I have just finished a great read by Irma Kurtz, about her rides across the states in 65 Greyhound buses.

Irma Kurtz is American, lived in the UK for many years, and a regular contributor to "Cosmopolitan" magazine.

The book is titled "The Great American Bus Ride" and was published in 1993 in the USA.

I found many similarities between Ms Kurtz experiences and my own on Amtrak.

Worth a look if you like travel writing.

Ed


----------



## Everydaymatters (Jan 4, 2014)

Ed, I read her book several years ago. It was interesting. I went from Chicago to Orlando many years on Greyhound and I can't say I'd want to do what she did.


----------



## Swadian Hardcore (Jan 4, 2014)

I never got to read that book. Seems interesting, I did ride Greyhound back then and the buses today are really a lot different, mainly because in 1993 Greyhound was trying to dig itself out of financial turmoil. They had a major strike in 1983, got sold off by Teets in 1987, took huge loans to buy Continental Trailways in the same year, drivers on an even bigger strike in 1990, went bankrupt, sold MCI, drivers bombed and shot up their own buses, fights were rampant, and Greyhound had just recovered in 1992 after incompetant Currey was replaced with Schmidt and then Lentzsch.

You can see matters were complicated back then and service suffered greatly. I've never done something like this, large amounts of bus riding back-to-back, but I do explore the nation slowly with Greyhound and their allies, bus by bus, day by day, taking ti slow. And it's still ongoing.

If anyone is interested, I'll make a photo travelogue about my short Greyhound rides over New Years, only 5 hours each way so not much but I do have a lot of pictures. They'll all be on Flickr when I get around to it.


----------



## caravanman (Jan 5, 2014)

Hi,

Thanks for the background info.

I believe most folk visiting USA for the first time and intending to explore by public transport still have an expectation of a wealth of train and Greyhound options. It certainly came as a shock to me just how sparse the few routes that remain on either service are today.

Although the book was published in 1993, I imagine she would have taken her actual trip at least a year or two earlier, she makes no mention of industrial disputes.

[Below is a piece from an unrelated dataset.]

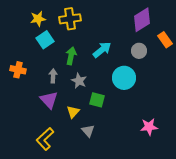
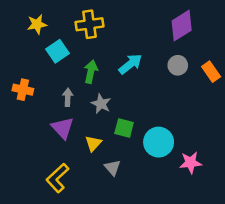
yellow star: (38, 19) -> (37, 24), moved
orange rectangle: (165, 40) -> (211, 72), moved
cyan circle: (124, 78) -> (159, 142), moved

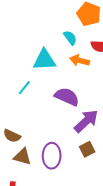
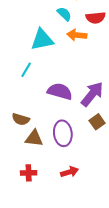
purple semicircle: (67, 97) -> (60, 91), moved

An easier trip to make today I guess, with Internet booking and cell phones for last minute updates.

Ed


----------



## Swadian Hardcore (Jan 5, 2014)

caravanman said:


> Hi,
> 
> Thanks for the background info.
> 
> ...


A year or two earlier? That would put it around 1991-1992. That would be around the height of Greyhound violence and the lowpoint in Greyhound history. I would be surprised if the author did not see any driver protests and fighting. I sure saw some picketingback then, but I didn't see fighting.

BTW, if anybody wants to take a long bus ride around the US, I'd be willing to help. But I don't suggest doing it in one go, I usually ride a couple of routes one year, another few the next year, use some other bus companies, and eventually you see the whole country, plus Canada. If you're coming from far away on a visit, then you could do it in one go.

Just my 2 cents.


----------